Als je je vermogens tot ontwikkeling brengt door ze, zoveel als mogelijk is, bewust en beheerst te leren gebruiken, dan ontwikkel je je waarnemingsvermogen tot schoonheidszin, tot zin voor orde en netheid, dan wordt je denken gekenmerkt door wijsheid en streven naar waarheid, je voelen door liefde en goedheid, en je wil door kracht en volharding.
Door de ontwikkeling van je vermogens ga je steeds meer bewust vanuit jezelf als géést leven; want door de werkzaamheid van je vermogens in jezelf te ervaren, kom je namelijk tot zelfbeleving en daardoor tot zelfbesef, zelfkennis en tot kennis van jezelf als de volkomen uit zichzelf werkzame geest.
Door het beheerste gebruik dat je van je vermogens bent gaan maken, heb je ook een bijzòndere eigenschap daarvan tot ontwikkeling gebracht. Het is namelijk de mogelijkheid ze door inkeer op jezelf te richten en zo jezelf een spiegel voor te houden.
Het is de mogelijkheid om met behulp van je eigen vermógens je eigen geestelijke wèrkzaamheid zelf weer waar te nemen, de waarde van je eigen gedachtengang te overdenken, je eigen gevoelens te doorvoelen en zo nodig je eigen wilskracht te beheersen.
Met dat vermogen hangt je geweten samen. Het geweten is namelijk het geheel van je eigen zelfbeschouwing, je redelijke en zedelijke zelfbeoordeling en je zelfbeheersing.
In de ontwikkelde toestand doen je vermogens, als ze naar bìnnen zijn gekeerd, zich voor als het geweten, als ze naar búiten zijn gekeerd als de deugden.

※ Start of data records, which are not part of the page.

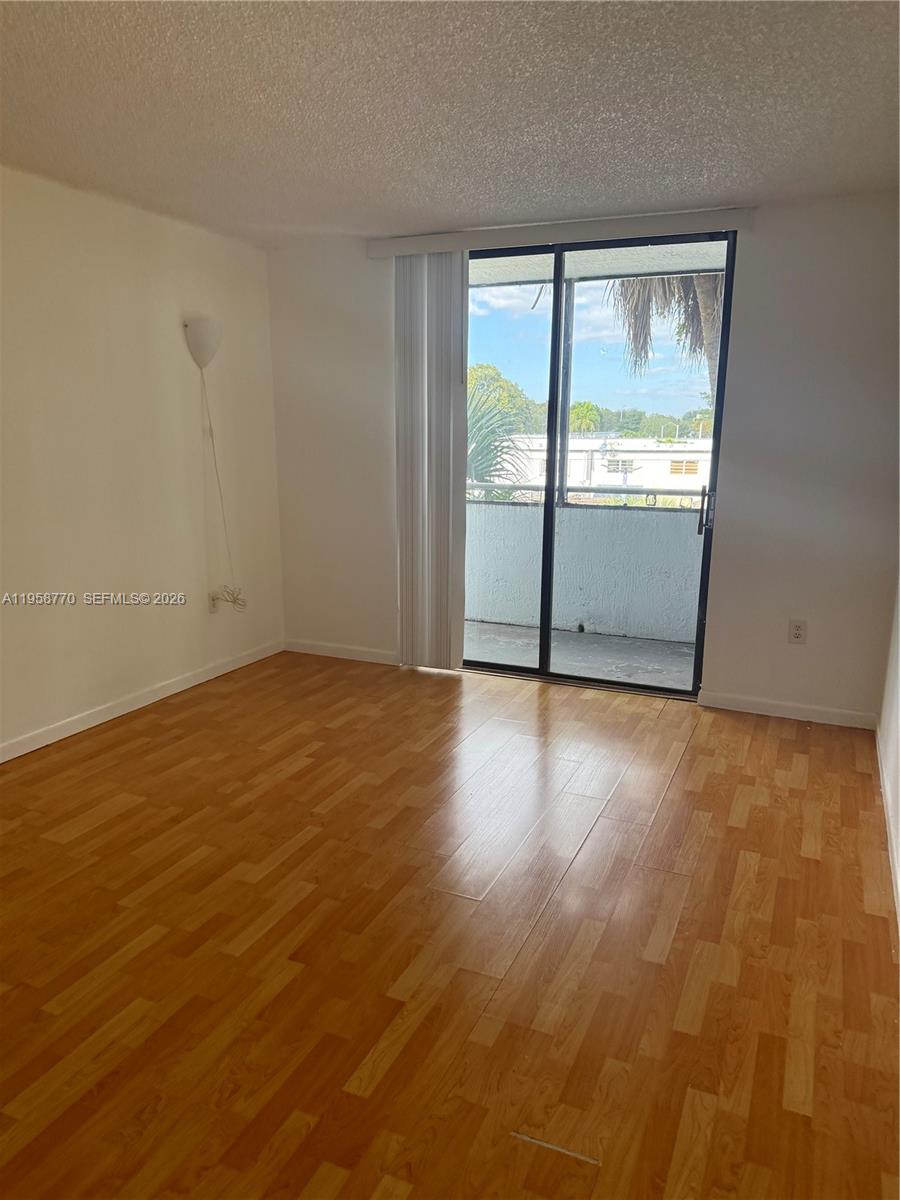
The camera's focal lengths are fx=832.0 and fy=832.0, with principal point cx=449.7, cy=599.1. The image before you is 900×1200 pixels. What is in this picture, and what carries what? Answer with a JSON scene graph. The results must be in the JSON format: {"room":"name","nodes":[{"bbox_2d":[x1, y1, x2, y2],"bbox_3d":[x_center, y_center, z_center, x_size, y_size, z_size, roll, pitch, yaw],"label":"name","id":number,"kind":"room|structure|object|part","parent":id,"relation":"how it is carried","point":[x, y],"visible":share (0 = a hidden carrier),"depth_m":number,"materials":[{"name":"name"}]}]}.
{"room":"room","nodes":[
{"label":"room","id":0,"kind":"room"},
{"bbox_2d":[0,166,284,758],"bbox_3d":[-2.207,-0.388,2.846,0.159,2.446,5.507,6,14,23],"label":"left wall","id":1,"kind":"structure","parent":0,"point":[171,311],"depth_m":4.02,"materials":[{"name":"paint"}]},
{"bbox_2d":[0,639,283,762],"bbox_3d":[-2.063,0.743,3.182,0.014,0.083,4.921,6,14,23],"label":"baseboard","id":2,"kind":"structure","parent":1,"relation":"attached to","point":[203,679],"depth_m":4.16,"materials":[{"name":"white paint"}]},
{"bbox_2d":[183,315,221,369],"bbox_3d":[-1.290,-1.344,4.362,0.198,0.263,0.182,6,14,23],"label":"wall lamp","id":3,"kind":"object","parent":1,"relation":"attached to","point":[199,334],"visible":0.99,"depth_m":4.30,"materials":[{"name":"white"}]},
{"bbox_2d":[201,368,245,608],"bbox_3d":[-1.258,-0.601,4.588,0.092,1.347,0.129,6,14,23],"label":"power cord","id":4,"kind":"object","parent":3,"relation":"hanging from","point":[213,450],"visible":0.97,"depth_m":4.61,"materials":[{"name":"white plastic"}]},
{"bbox_2d":[208,591,218,613],"bbox_3d":[-1.339,0.017,4.727,0.009,0.116,0.071,6,14,23],"label":"wall socket","id":5,"kind":"object","parent":1,"relation":"attached to","point":[213,608],"visible":0.81,"depth_m":4.71,"materials":[{"name":"white plastic"}]},
{"bbox_2d":[0,647,899,1199],"bbox_3d":[-0.595,1.044,2.262,4.081,0.104,5.966,6,14,23],"label":"floor","id":6,"kind":"structure","parent":0,"point":[310,843],"depth_m":2.32,"materials":[{"name":"brown wood"}]},
{"bbox_2d":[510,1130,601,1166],"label":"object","id":7,"kind":"object","parent":6,"relation":"on","point":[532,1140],"visible":0.97,"depth_m":1.69,"materials":[{"name":"metal"}]},
{"bbox_2d":[0,0,899,246],"bbox_3d":[-0.541,-1.444,1.712,4.026,0.116,5.955,6,14,23],"label":"ceiling","id":8,"kind":"structure","parent":0,"point":[406,207],"depth_m":2.69,"materials":[{"name":"paint"}]},
{"bbox_2d":[268,196,899,724],"bbox_3d":[0.568,-0.736,4.531,3.571,2.439,0.163,6,14,23],"label":"back wall","id":9,"kind":"structure","parent":0,"point":[738,397],"depth_m":4.07,"materials":[{"name":"paint"}]},
{"bbox_2d":[285,638,399,665],"bbox_3d":[-0.603,0.333,5.171,1.035,0.082,0.014,6,14,23],"label":"baseboard","id":10,"kind":"structure","parent":9,"relation":"attached to","point":[325,649],"depth_m":5.19,"materials":[{"name":"white paint"}]},
{"bbox_2d":[367,207,749,259],"bbox_3d":[0.496,-1.839,4.211,1.952,0.091,0.118,6,14,23],"label":"blind valance","id":11,"kind":"object","parent":9,"relation":"attached to","point":[438,248],"visible":0.85,"depth_m":4.11,"materials":[{"name":"white"}]},
{"bbox_2d":[393,249,468,670],"bbox_3d":[-0.114,-0.745,4.661,0.478,2.323,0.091,6,14,23],"label":"vertical blind","id":12,"kind":"object","parent":11,"relation":"hanging from","point":[448,402],"visible":0.94,"depth_m":4.63,"materials":[{"name":"white fabric"}]},
{"bbox_2d":[463,236,735,699],"bbox_3d":[0.639,-0.696,4.571,1.608,2.340,0.148,6,14,23],"label":"sliding glass door","id":13,"kind":"structure","parent":9,"relation":"in","point":[545,631],"depth_m":4.48,"materials":[{"name":"clear glass"}]},
{"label":"glass panel","id":14,"kind":"part","parent":13,"relation":"part of","materials":[{"name":"glass"}]},
{"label":"glass panel","id":15,"kind":"part","parent":13,"relation":"part of","materials":[{"name":"glass"}]},
{"bbox_3d":[1.342,-0.468,4.410,0.051,0.249,0.076,6,14,23],"label":"door handle","id":16,"kind":"part","parent":13,"relation":"part of","materials":[{"name":"black metal"}]},
{"bbox_2d":[695,690,877,729],"bbox_3d":[1.707,0.552,4.187,0.863,0.081,0.013,6,14,23],"label":"baseboard","id":17,"kind":"structure","parent":9,"relation":"attached to","point":[780,714],"depth_m":4.18,"materials":[{"name":"white paint"}]},
{"bbox_2d":[788,618,806,644],"bbox_3d":[1.710,0.158,4.095,0.072,0.118,0.009,6,14,23],"label":"wall socket","id":18,"kind":"object","parent":9,"relation":"attached to","point":[797,631],"visible":0.99,"depth_m":4.09,"materials":[{"name":"white plastic"}]},
{"bbox_2d":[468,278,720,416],"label":"sky","id":19,"kind":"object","parent":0,"point":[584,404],"visible":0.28,"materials":[{"name":"blue"}]},
{"bbox_2d":[877,573,899,924],"bbox_3d":[1.039,-0.020,1.337,0.150,2.473,5.348,6,14,23],"label":"right wall","id":20,"kind":"structure","parent":0,"point":[898,692],"depth_m":3.37,"materials":[{"name":"white paint"}]},
{"bbox_2d":[875,720,899,928],"bbox_3d":[1.089,1.036,1.917,0.014,0.087,4.747,6,14,23],"label":"baseboard","id":21,"kind":"structure","parent":20,"relation":"attached to","point":[891,830],"depth_m":2.98,"materials":[{"name":"white paint"}]},
{"label":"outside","id":22,"kind":"structure","parent":0,"visible":0},
{"bbox_2d":[465,619,696,689],"bbox_3d":[0.911,0.420,5.373,3.676,0.118,1.359,6,14,23],"label":"balcony floor","id":23,"kind":"structure","parent":22,"point":[646,646],"depth_m":5.45,"materials":[{"name":"grey concrete"}]},
{"bbox_2d":[466,498,699,643],"bbox_3d":[1.187,-0.197,5.903,3.955,0.900,0.180,6,14,23],"label":"balcony wall","id":24,"kind":"structure","parent":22,"point":[631,533],"depth_m":5.89,"materials":[{"name":"paint"}]},
{"bbox_2d":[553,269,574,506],"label":"balcony post","id":25,"kind":"object","parent":24,"relation":"attached to","point":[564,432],"visible":0.51,"depth_m":5.76,"materials":[{"name":"metal"}]},
{"bbox_2d":[467,481,705,505],"bbox_3d":[1.275,-0.713,5.694,4.083,0.095,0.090,6,14,23],"label":"balcony railing","id":26,"kind":"object","parent":24,"relation":"attached to","point":[520,487],"visible":0.4,"depth_m":5.80,"materials":[{"name":"grey metal"}]},
{"bbox_2d":[461,241,727,288],"bbox_3d":[0.875,-2.115,4.851,4.419,0.130,1.663,6,14,23],"label":"balcony ceiling","id":27,"kind":"structure","parent":22,"point":[720,265],"depth_m":5.33,"materials":[{"name":"white paint"}]},
{"bbox_2d":[489,434,711,496],"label":"white building","id":28,"kind":"structure","parent":22,"point":[668,462],"materials":[{"name":"white paint"}]},
{"label":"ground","id":29,"kind":"structure","parent":22,"visible":0},
{"bbox_2d":[465,377,533,493],"bbox_3d":[-0.224,-0.628,10.844,3.063,4.871,3.183,6,14,23],"label":"palm plant","id":30,"kind":"object","parent":29,"relation":"on","point":[475,422],"visible":0.26,"depth_m":10.20,"materials":[{"name":"green plant"}]},
{"bbox_2d":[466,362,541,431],"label":"tree","id":31,"kind":"object","parent":29,"relation":"on","point":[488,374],"visible":0.28,"materials":[{"name":"green plant"}]},
{"bbox_2d":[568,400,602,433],"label":"palm tree","id":32,"kind":"object","parent":29,"relation":"on","point":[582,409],"visible":0.52,"materials":[{"name":"green plant"}]},
{"bbox_2d":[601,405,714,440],"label":"trees","id":33,"kind":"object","parent":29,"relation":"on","point":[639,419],"visible":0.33,"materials":[{"name":"green plant"}]},
{"bbox_2d":[601,270,723,391],"bbox_3d":[3.931,-3.031,11.969,3.590,6.597,3.533,6,14,23],"label":"palm tree","id":34,"kind":"object","parent":29,"relation":"on","point":[693,278],"visible":0.16,"depth_m":11.90,"materials":[{"name":"plant"}]}
]}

Het waarnemingsvermogen wordt dan gekenmerkt door aandacht, het denken door begrip, het voelen door liefde en het willen door geduld. Door deugdzaamheid wordt je gedrag - en daarmee je persoonlijkheid - uit liefde gekenmerkt door aandacht, begrip en geduld en daardoor kan er een hechte samenhang tussen jezelf en je médemensen ontstaan.
Door zelfverwerkelijking, als de ontwikkeling van je vermogens tot het geweten en de deugden, nemen in de geestelijke wereld je eigen geestelijke licht en warmte toe en daardoor kan jouw geestesgesteldheid met die van de algeest in overeenstemming komen.
Zelfverwerkelijking heeft die geestesgesteldheid tot gevolg, waardoor er ook een hechte samenhang met de algeest kan ontstaan en de hereniging ermee mogelijk wordt.
Zelfverwerkelijking door zelfopvoeding, door jezelf als werk ter hand te nemen, is daardoor de kern van geestkunde; het is de beslissende stap op je levensweg en het is de zin van de leerschool, die dit tijdelijke bestaan voor ons is.